* Texto *
++++++++

5. No âmbito disciplinar desportivo os relatórios das forças policiais, por serem exarados por “autoridade pública” ou “oficial público”, no exercício público das “respetivas funções” (para as quais é competente em razão da matéria e do lugar), constituem documento autêntico (cf. artigo 363.º, n.º 2 do Código Civil), cuja força probatória se encontra vertida nos artigos 369.º e seguintes do mesmo Código.
6. Nesse particular, tal relatório faz «prova plena dos factos que referem como praticados pela autoridade ou oficial público respectivo, assim como dos factos que neles são atestados com base nas percepções da entidade documentadora» (cf. artigo 371.º, n.º 1 do Código Civil).
7. Tal valor probatório apenas pode ser afastado com base na sua falsidade (cf. artigo 372.º, n.º 1, do Código Civil), sendo que, no contexto processual penal e nos termos do artigo 169.º do Código de Processo Penal, se consideram «provados os factos materiais constantes de documento autêntico ou autenticado enquanto a autenticidade do documento ou a veracidade do seu conteúdo não forem fundadamente postas em causa».
8. Deste modo, também o julgador disciplinar desportivo se encontra, na apreciação da prova, vinculado à especial força probatória que, nos termos apresentados, legalmente é reconhecido ao documento autêntico – em cujo conceito se integra o Relatório de Policiamento Desportivo, elaborado, no caso concreto, pela PSP e respetivos esclarecimentos.

++++++++

* Dados de origem *
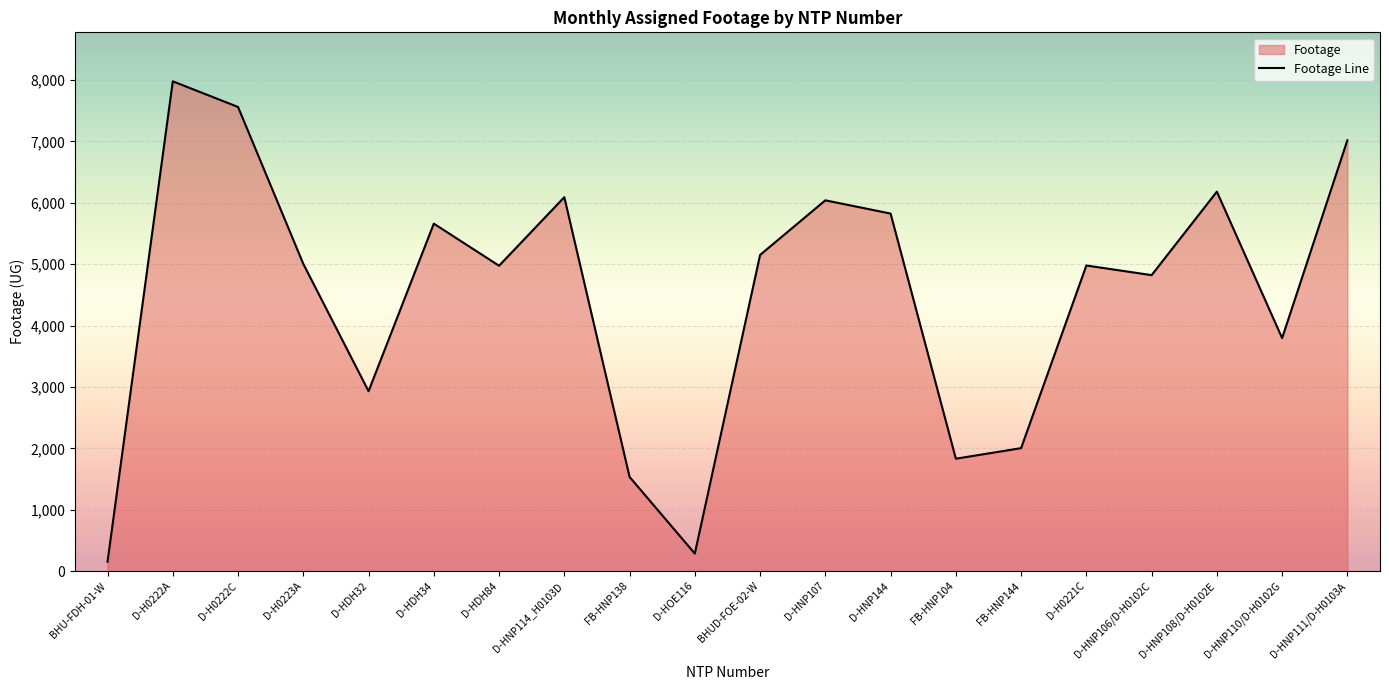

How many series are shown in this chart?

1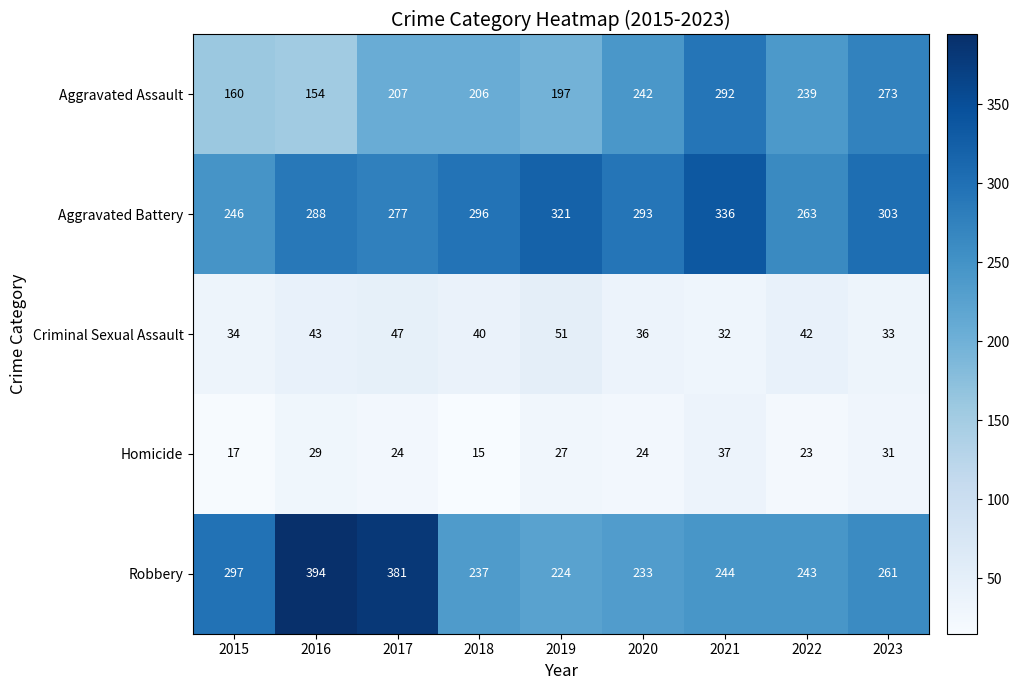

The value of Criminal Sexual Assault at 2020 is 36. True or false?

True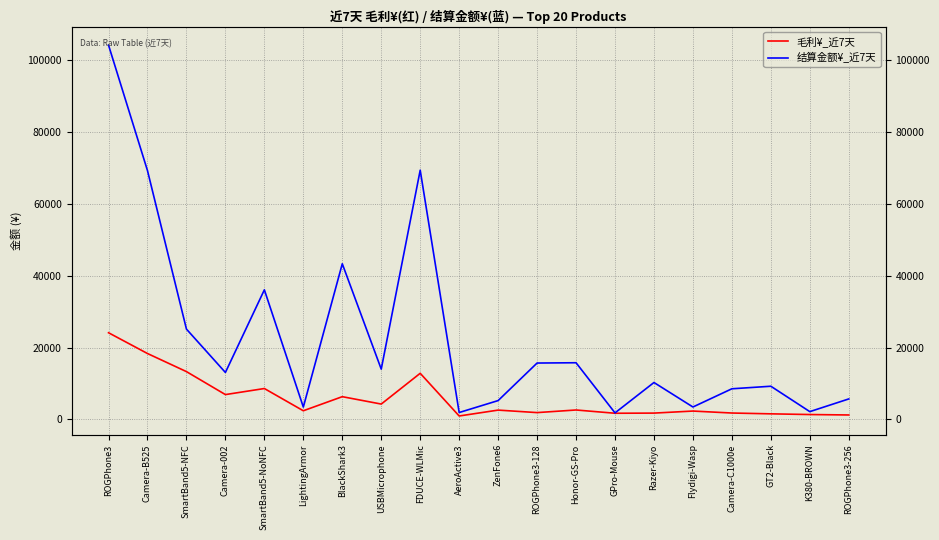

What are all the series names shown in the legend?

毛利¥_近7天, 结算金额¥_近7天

++++++++

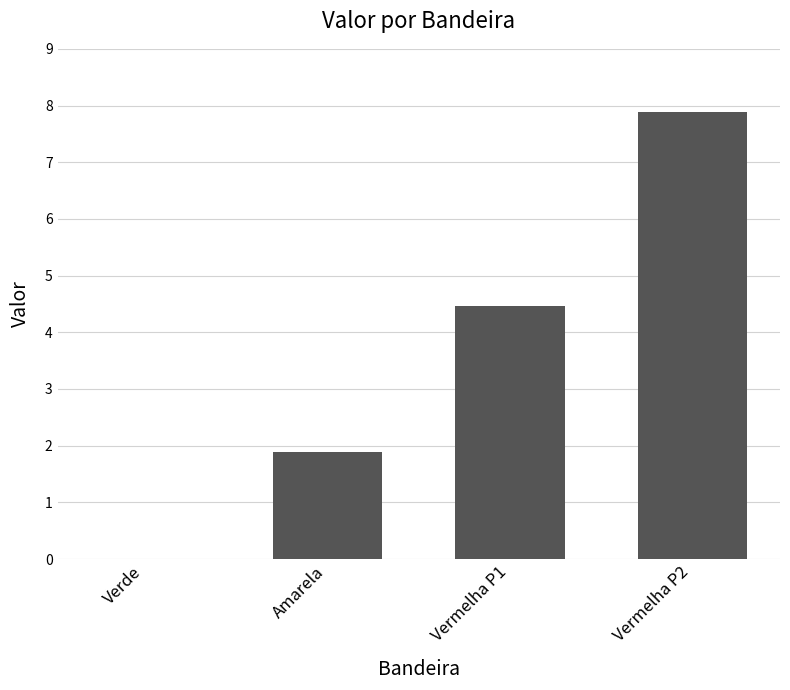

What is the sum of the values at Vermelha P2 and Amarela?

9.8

++++++++

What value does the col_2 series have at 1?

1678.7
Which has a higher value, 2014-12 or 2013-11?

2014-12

++++++++

* Atividade *
Pode citar na íntegra, sem qualquer alteração, o texto sobre a força probatória dos relatórios policiais no âmbito disciplinar desportivo?

* Resultado do exercício *
5. No âmbito disciplinar desportivo os relatórios das forças policiais, por serem exarados por “autoridade pública” ou “oficial público”, no exercício público das “respetivas funções” (para as quais é competente em razão da matéria e do lugar), constituem documento autêntico (cf. artigo 363.º, n.º 2 do Código Civil), cuja força probatória se encontra vertida nos artigos 369.º e seguintes do mesmo Código.
6. Nesse particular, tal relatório faz «prova plena dos factos que referem como praticados pela autoridade ou oficial público respectivo, assim como dos factos que neles são atestados com base nas percepções da entidade documentadora» (cf. artigo 371.º, n.º 1 do Código Civil).
7. Tal valor probatório apenas pode ser afastado com base na sua falsidade (cf. artigo 372.º, n.º 1, do Código Civil), sendo que, no contexto processual penal e nos termos do artigo 169.º do Código de Processo Penal, se consideram «provados os factos materiais constantes de documento autêntico ou autenticado enquanto a autenticidade do documento ou a veracidade do seu conteúdo não forem fundadamente postas em causa».
8. Deste modo, também o julgador disciplinar desportivo se encontra, na apreciação da prova, vinculado à especial força probatória que, nos termos apresentados, legalmente é reconhecido ao documento autêntico – em cujo conceito se integra o Relatório de Policiamento Desportivo, elaborado, no caso concreto, pela PSP e respetivos esclarecimentos.